A rule-of-thumb formula links a comet's brightness to its distance from the Earth and the Sun; Hale-Bopp should have a brightness of magnitude -2 in April 1997. That's the same brightness as Jupiter, presently the brightest "star" in the evening sky.

At first it was assumed that the comet had flared, that some explosion or impact on its icy nucleus had thrown a cloud of dust into the surrounding space. As the dust dispersed, the comet would fade. Or perhaps it was was a "new" comet, one that had not passed near the Sun before. New comets are rich in very volatile ices of methane and carbon monoxide that sublimate at large distances from the Sun. They appear bright far off but don't perform closer to the Sun, as with Kohoutek in 1973-4.

These notions of temporary brightening were quickly challenged when a probable image of the comet was found on a photo taken two years earlier, enabling a much more accurate orbit to be calculated.

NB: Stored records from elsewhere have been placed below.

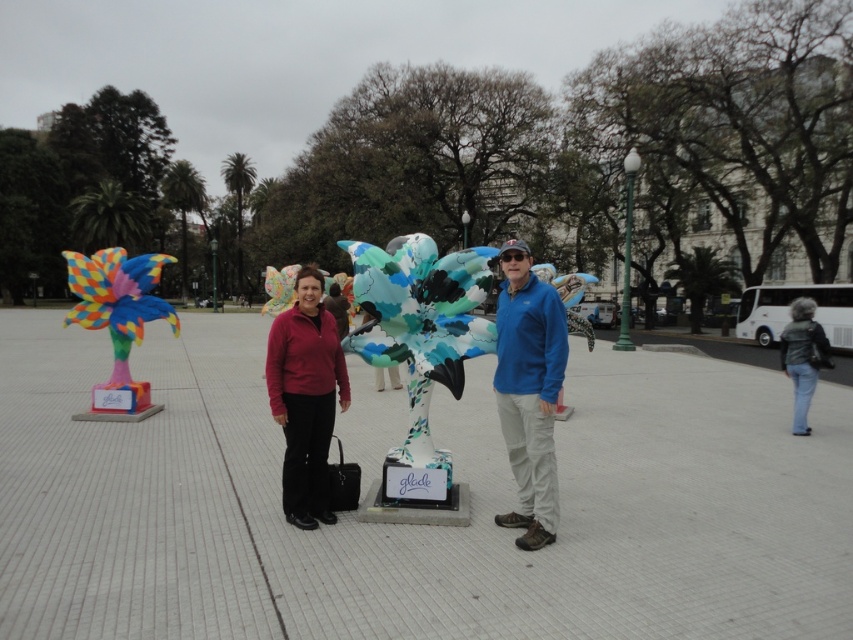
In the scene shown: You are a photographer wanting to capture both the blue fleece jacket at center and the multicolored painted bird at left in the same frame. Which object should you focus on first to ensure both are in focus?

Since the blue fleece jacket at center is thinner than the multicolored painted bird at left, you should focus on the multicolored painted bird at left first to ensure both are in focus.

Looking at this image, you are a photographer standing in the public square. You need to capture a photo that includes both the blue fleece jacket at center and the multicolored painted bird at left. Based on their sizes, which object should you focus on first to ensure both fit in the frame?

The blue fleece jacket at center is smaller than the multicolored painted bird at left. To ensure both fit in the frame, focus on positioning the camera to accommodate the larger multicolored painted bird at left first, then adjust to include the smaller blue fleece jacket at center.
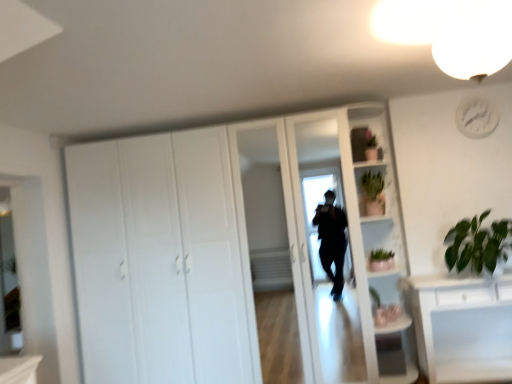
Question: Visually, is green matte plant at right positioned to the left or to the right of white glossy light fixture at upper right?

Choices:
 (A) right
 (B) left

Answer: (A)

Question: In terms of height, does green matte plant at right look taller or shorter compared to white glossy light fixture at upper right?

Choices:
 (A) tall
 (B) short

Answer: (B)

Question: Which of these objects is positioned farthest from the white glossy light fixture at upper right?

Choices:
 (A) white glossy bookshelf at upper right
 (B) green matte plant at right
 (C) green leafy plant at right
 (D) green matte cactus at upper right, the 2th cabinet in the front-to-back sequence
 (E) green matte plant at upper right, the second cabinet ordered from the bottom

Answer: (B)

Question: Which object is positioned closest to the white matte cupboard at center?

Choices:
 (A) clear glass mirror at left
 (B) green matte cactus at upper right, the first cabinet viewed from the back
 (C) white plastic clock at upper right
 (D) white glossy bookshelf at upper right
 (E) green leafy plant at right

Answer: (D)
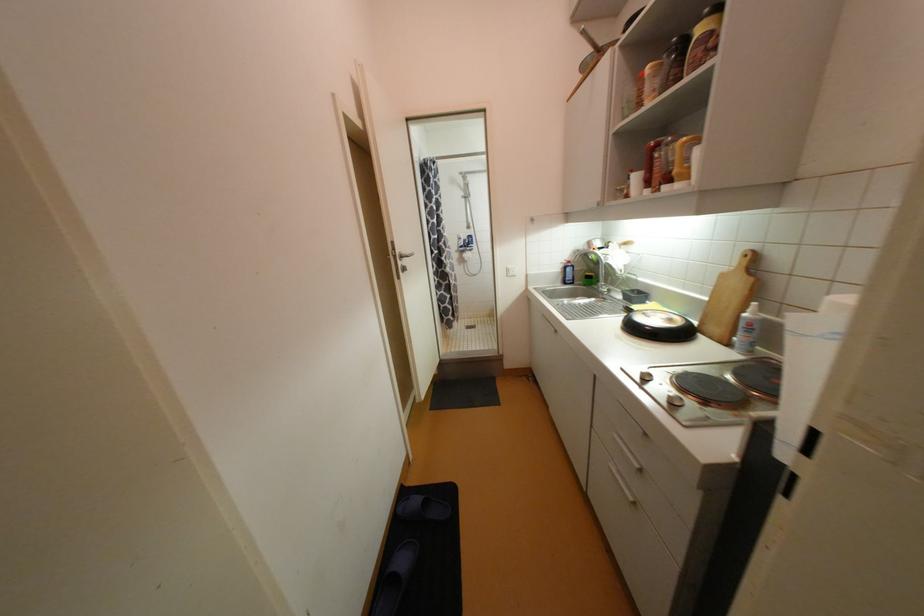
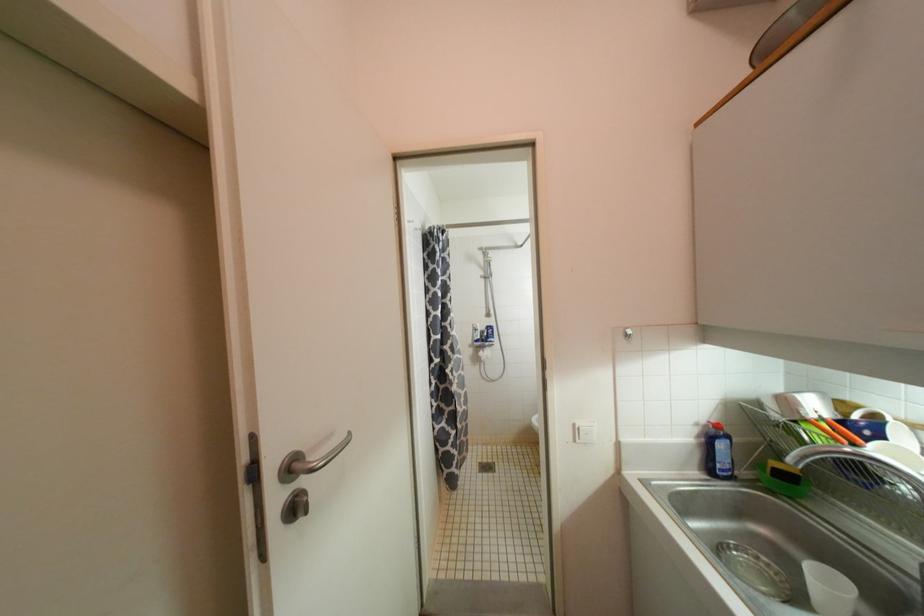
Question: What movement of the cameraman would produce the second image?

Choices:
 (A) Left
 (B) Right
 (C) Forward
 (D) Backward

Answer: (C)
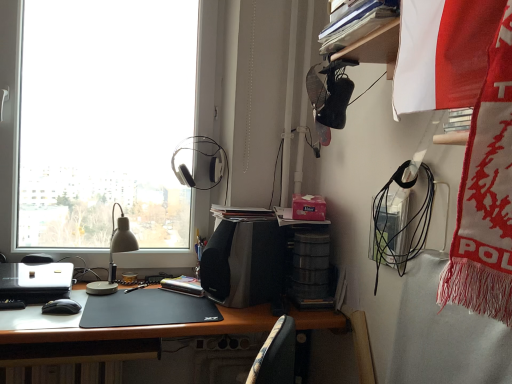
Question: Can you confirm if hardcover book at center is thinner than silver metallic laptop at left?

Choices:
 (A) yes
 (B) no

Answer: (A)

Question: From a real-world perspective, is hardcover book at center below silver metallic laptop at left?

Choices:
 (A) no
 (B) yes

Answer: (A)

Question: From a real-world perspective, is hardcover book at center on top of silver metallic laptop at left?

Choices:
 (A) yes
 (B) no

Answer: (A)

Question: Is hardcover book at center positioned beyond the bounds of silver metallic laptop at left?

Choices:
 (A) no
 (B) yes

Answer: (B)

Question: Is hardcover book at center in front of silver metallic laptop at left?

Choices:
 (A) yes
 (B) no

Answer: (B)

Question: Is black matte desk at center wider or thinner than black matte mouse at lower left?

Choices:
 (A) thin
 (B) wide

Answer: (B)

Question: Looking at the image, does black matte desk at center seem bigger or smaller compared to black matte mouse at lower left?

Choices:
 (A) small
 (B) big

Answer: (B)

Question: From a real-world perspective, relative to black matte mouse at lower left, is black matte desk at center vertically above or below?

Choices:
 (A) below
 (B) above

Answer: (A)

Question: Considering the positions of black matte desk at center and black matte mouse at lower left in the image, is black matte desk at center taller or shorter than black matte mouse at lower left?

Choices:
 (A) tall
 (B) short

Answer: (A)

Question: Considering the positions of transparent glass window at upper left and hardcover book at center in the image, is transparent glass window at upper left taller or shorter than hardcover book at center?

Choices:
 (A) short
 (B) tall

Answer: (B)

Question: Is transparent glass window at upper left in front of or behind hardcover book at center in the image?

Choices:
 (A) behind
 (B) front

Answer: (A)

Question: From a real-world perspective, is transparent glass window at upper left positioned above or below hardcover book at center?

Choices:
 (A) above
 (B) below

Answer: (A)

Question: Is transparent glass window at upper left wider or thinner than hardcover book at center?

Choices:
 (A) thin
 (B) wide

Answer: (A)

Question: From a real-world perspective, is velvet-like fabric chair at lower center positioned above or below hardcover book at center?

Choices:
 (A) below
 (B) above

Answer: (A)

Question: From the image's perspective, is velvet-like fabric chair at lower center positioned above or below hardcover book at center?

Choices:
 (A) below
 (B) above

Answer: (A)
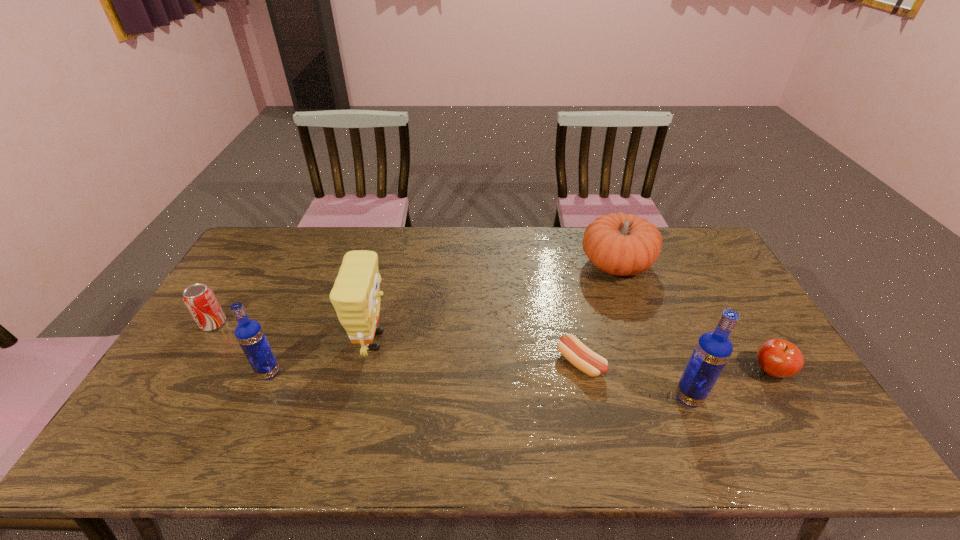
Image resolution: width=960 pixels, height=540 pixels. Identify the location of apple. (779, 358).

This screenshot has height=540, width=960. In order to click on sausage in this screenshot , I will do `click(583, 358)`.

Identify the location of the shortest object. This screenshot has height=540, width=960. (583, 358).

Where is `free space located 0.360m on the back of the shorter vodka`? The height and width of the screenshot is (540, 960). free space located 0.360m on the back of the shorter vodka is located at coordinates (311, 278).

At what (x,y) coordinates should I click in order to perform the action: click on vacant region located on the back of the nearer vodka. Please return your answer as a coordinate pair (x, y). This screenshot has height=540, width=960. Looking at the image, I should click on (660, 326).

Identify the location of vacant position located on the front of the leftmost object. Image resolution: width=960 pixels, height=540 pixels. (196, 352).

Find the location of a particular element. This screenshot has height=540, width=960. free space located on the left of the fourth tallest object is located at coordinates (518, 265).

Image resolution: width=960 pixels, height=540 pixels. Identify the location of blank area located 0.140m on the face of the sponge. [441, 341].

Identify the location of free point located on the left of the sixth tallest object. Image resolution: width=960 pixels, height=540 pixels. (625, 371).

Locate an element on the screen. The image size is (960, 540). free location located on the left of the shortest object is located at coordinates (521, 363).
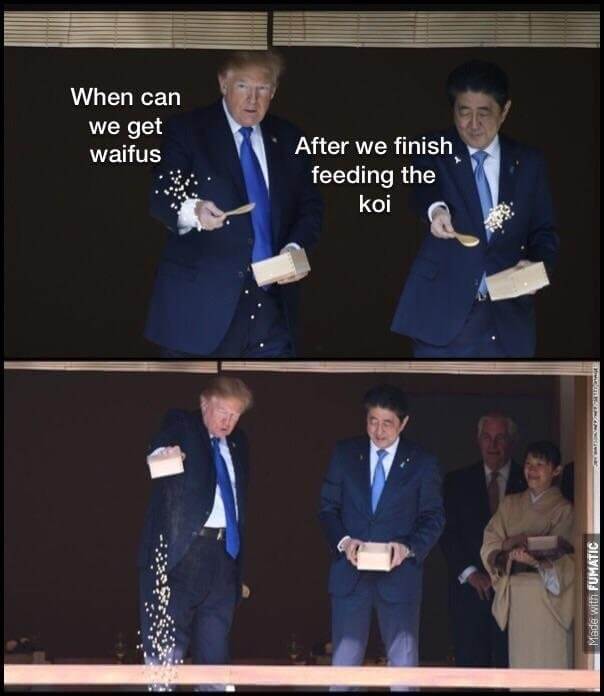
Where is `blinds`? The image size is (604, 696). blinds is located at coordinates (208, 24), (399, 40), (327, 365), (141, 365).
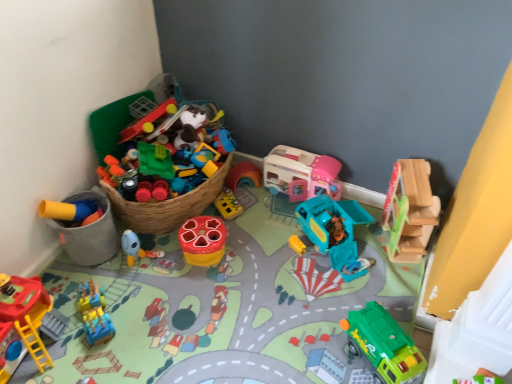
Question: Is blue plastic train at lower left, acting as the seventh toy starting from the right, in front of or behind green matte truck at lower right, which is the 7th toy from left to right, in the image?

Choices:
 (A) front
 (B) behind

Answer: (B)

Question: Is blue plastic train at lower left, placed as the second toy when sorted from left to right, to the left or to the right of green matte truck at lower right, which is the 7th toy from left to right, in the image?

Choices:
 (A) right
 (B) left

Answer: (B)

Question: Based on their relative distances, which object is farther from the wooden slide at upper right, arranged as the first toy when viewed from the right?

Choices:
 (A) teal plastic truck at center, which ranks as the third toy in right-to-left order
 (B) rubberized plastic toy at center, positioned as the fourth toy in left-to-right order
 (C) pink plastic playhouse at upper right, marked as the fifth toy in a left-to-right arrangement
 (D) blue rubber duck at center, which is the 3th toy in left-to-right order
 (E) green matte truck at lower right, which is the 7th toy from left to right

Answer: (D)

Question: Which object is the farthest from the green matte truck at lower right, arranged as the second toy when viewed from the right?

Choices:
 (A) blue plastic train at lower left, placed as the second toy when sorted from left to right
 (B) rubberized yellow toy at left, which appears as the 8th toy when viewed from the right
 (C) blue rubber duck at center, which is the 3th toy in left-to-right order
 (D) rubberized plastic toy at center, which is counted as the 5th toy, starting from the right
 (E) pink plastic playhouse at upper right, acting as the fourth toy starting from the right

Answer: (B)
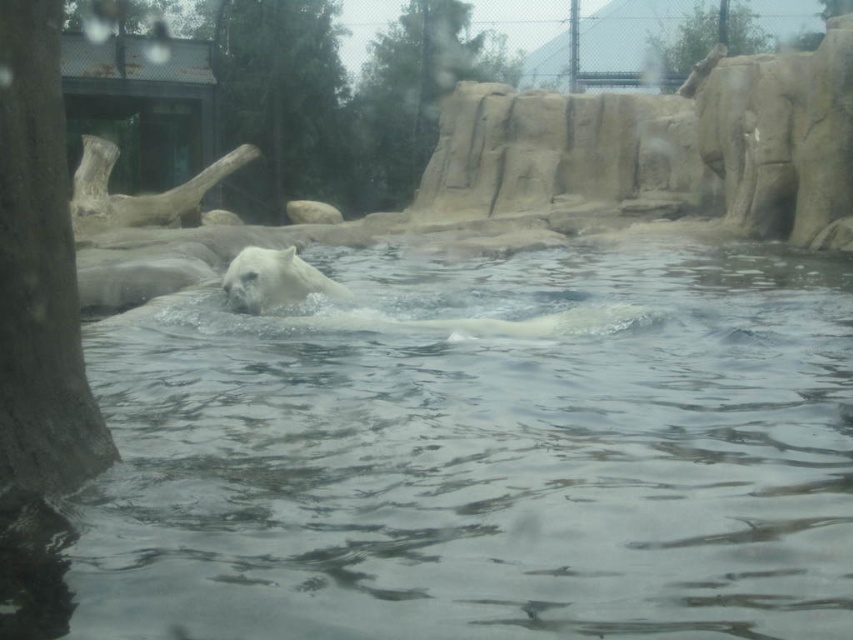
Consider the image. Does green textured rock at upper center have a smaller size compared to green leafy tree at upper center?

Actually, green textured rock at upper center might be larger than green leafy tree at upper center.

In order to click on green textured rock at upper center in this screenshot , I will do `click(412, 96)`.

Is clear water at center shorter than smooth bark tree at left?

Yes, clear water at center is shorter than smooth bark tree at left.

Measure the distance between clear water at center and smooth bark tree at left.

5.85 feet

The image size is (853, 640). I want to click on clear water at center, so click(x=473, y=458).

Is clear water at center further to the viewer compared to white fur bear at center?

That is False.

What do you see at coordinates (473, 458) in the screenshot? The image size is (853, 640). I see `clear water at center` at bounding box center [473, 458].

Image resolution: width=853 pixels, height=640 pixels. What do you see at coordinates (473, 458) in the screenshot?
I see `clear water at center` at bounding box center [473, 458].

Find the location of a particular element. This screenshot has height=640, width=853. clear water at center is located at coordinates (473, 458).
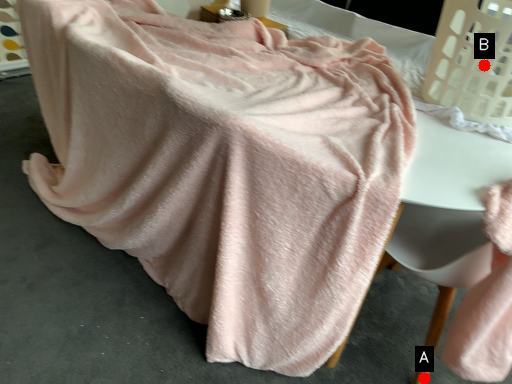
Question: Two points are circled on the image, labeled by A and B beside each circle. Among these points, which one is farthest from the camera?

Choices:
 (A) A is further
 (B) B is further

Answer: (A)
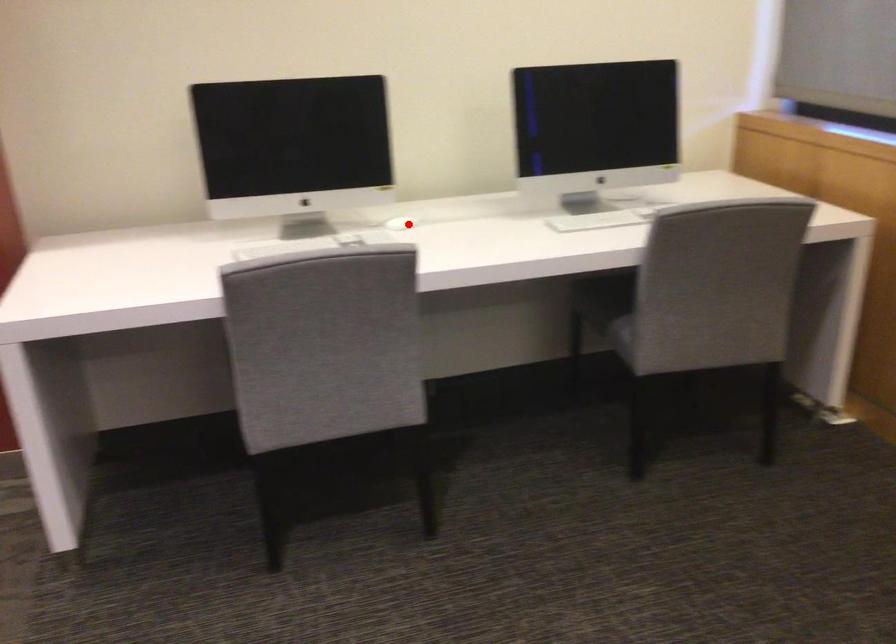
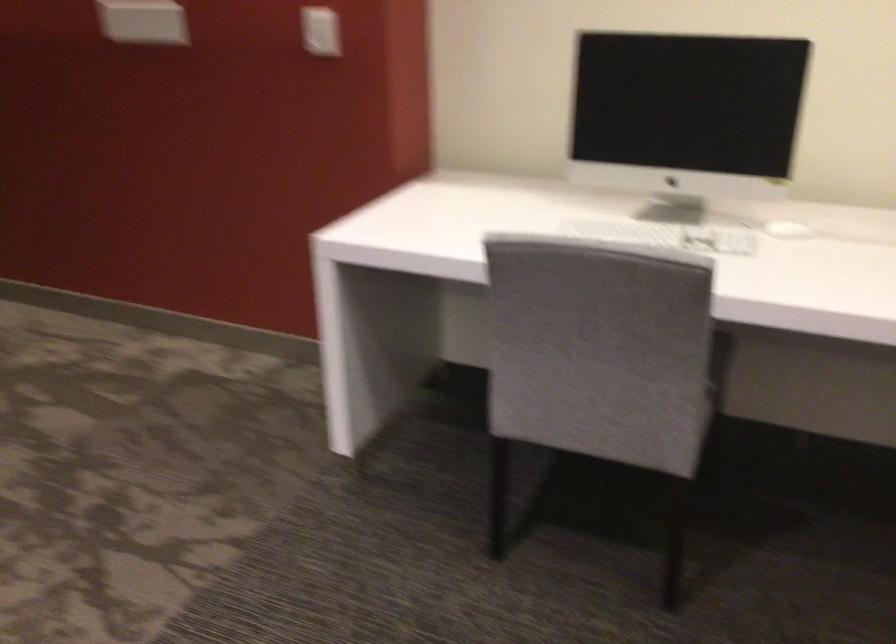
Locate, in the second image, the point that corresponds to the highlighted location in the first image.

(786, 230)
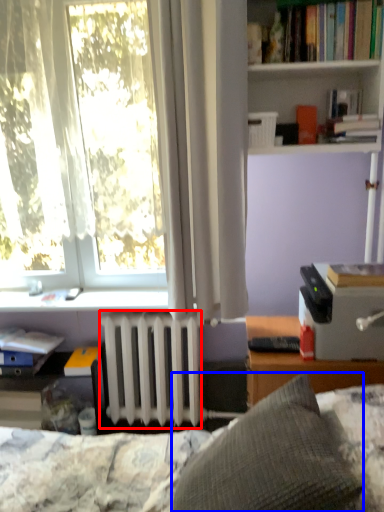
Question: Among these objects, which one is nearest to the camera, radiator (highlighted by a red box) or pillow (highlighted by a blue box)?

Choices:
 (A) radiator
 (B) pillow

Answer: (B)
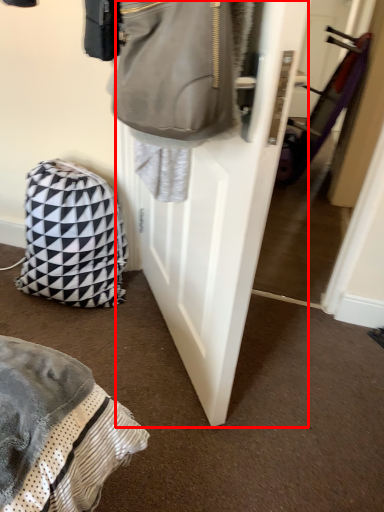
Question: Considering the relative positions of door (annotated by the red box) and backpack in the image provided, where is door (annotated by the red box) located with respect to the staircase?

Choices:
 (A) left
 (B) right

Answer: (B)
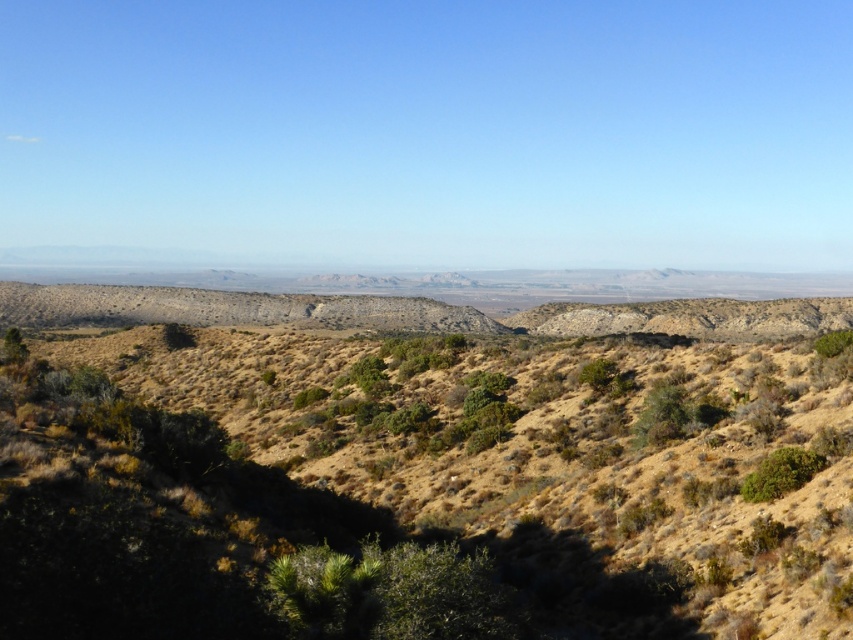
Does dry grassland at center come in front of green leafy bush at lower right?

That is True.

Who is positioned more to the left, dry grassland at center or green leafy bush at lower right?

dry grassland at center is more to the left.

Find the location of `dry grassland at center`. dry grassland at center is located at coordinates (403, 480).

This showed that the comet was not new but had visited the Sun around 3,000 years ago. Its great brightness is therefore real and not temporary. However, this all presently hangs on the reality of one tiny spot on one photo.

Unfortunately, whatever its performance brightness-wise, Comet Hale-Bopp will be awkwardly placed on the far side of the Sun when it is at its best. It will also be in the northern sky, and so below New Zealand's horizon or very near it, but it could well provide northern hemisphere viewers with an impressive sight.

Alan Gilmore works at the Mt John Observatory in Tekapo
Pam Kilmartin is at Mt John Observatory.